08/11/2014 to 11/01/2015
Gleichapel presents a set of paintings from a series by Olivier Filippi. Initiated in 2012, the works are characterised by the doubling of the height of each new painting in the series. The installation of this group is linked to the particularities of the site – a public window on the street, giving way to a 9 square meter room. Gleichapel is located in the Upper Marais. It is illuminated from 14h – midnight daily.
Olivier Filippi (born in 1969, Paris) principally develops his works around several series made simultaneously in accordance with different rules. He recently exhibited at Bikini in Lyon, and has participated in a cycle of group exhibitions in Seoul and Cheong-Ju, Korea. This fall, he will have a one person exhibition at the Carmel Chapel in Chalon-on-Saône.
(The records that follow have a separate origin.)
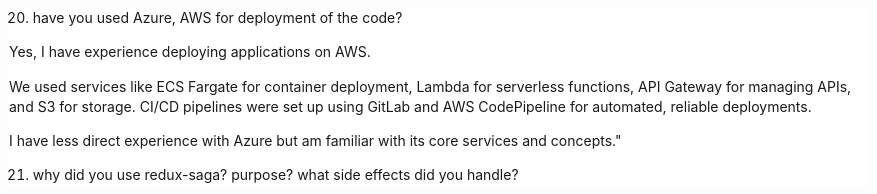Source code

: 20. have you used Azure, AWS for deployment of the code?

Yes, I have experience deploying applications on AWS.

We used services like ECS Fargate for container deployment, Lambda for serverless functions, API Gateway for managing APIs, and S3 for storage.
CI/CD pipelines were set up using GitLab and AWS CodePipeline for automated, reliable deployments.

I have less direct experience with Azure but am familiar with its core services and concepts."

21. why did you use redux-saga? purpose? what side effects did you handle?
« Within a few years, and as slowly as possible, he produced several series of paintings. First, there were very large canvases with traversing, elegantly blended gestures within white backgrounds. Then, from 2009 forward, splendid vertical monochromes lined with narrow faded bands appeared in which a central solid surface exists in authority – a high wall or a cliff hiding the “background” of the painting. In a more recent series, he pared down the surfaces and divided them into four right-angled triangles, appearing from the left side, with faded colours dematerialising the vertical edge of the painting. With each new version of the composition, the original colours are slightly darkened with black or grey, and the size expands – from domestic home scale to museum scale. The series develops as a reflection on its own exhaustiveness : that of the painting and its duplicates, and the dilution of its status as a painting in itself.
(…) Moreover, these works also tell us that great concepts in abstract painting have in reality evaporated to the point that the surface of paintings is no longer a solid form, but rather appear as blurred or even gaseous– somewhere between flatness and illusion. (…)
It is relative, then, that Olivier Filippi also works with digital photography. Viewing his images, one could say that the origin of his art may be abstraction itself. Not only an abstraction of abstract painting, but an abstraction that can be found in reality. (…) The photographs of Olivier Filippi are not so much a source of inspiration for his paintings as a means to gather the signs of an existing language – in a world made, as Barnett Newman said, in the image of art. »
Passages from With no syllable making a sound, a text by Hugo Pernet published on the occasion of the exhibition “A set of paintings” presented the Carmel Chapel, Chalon, from 24 october – 30 november 2014.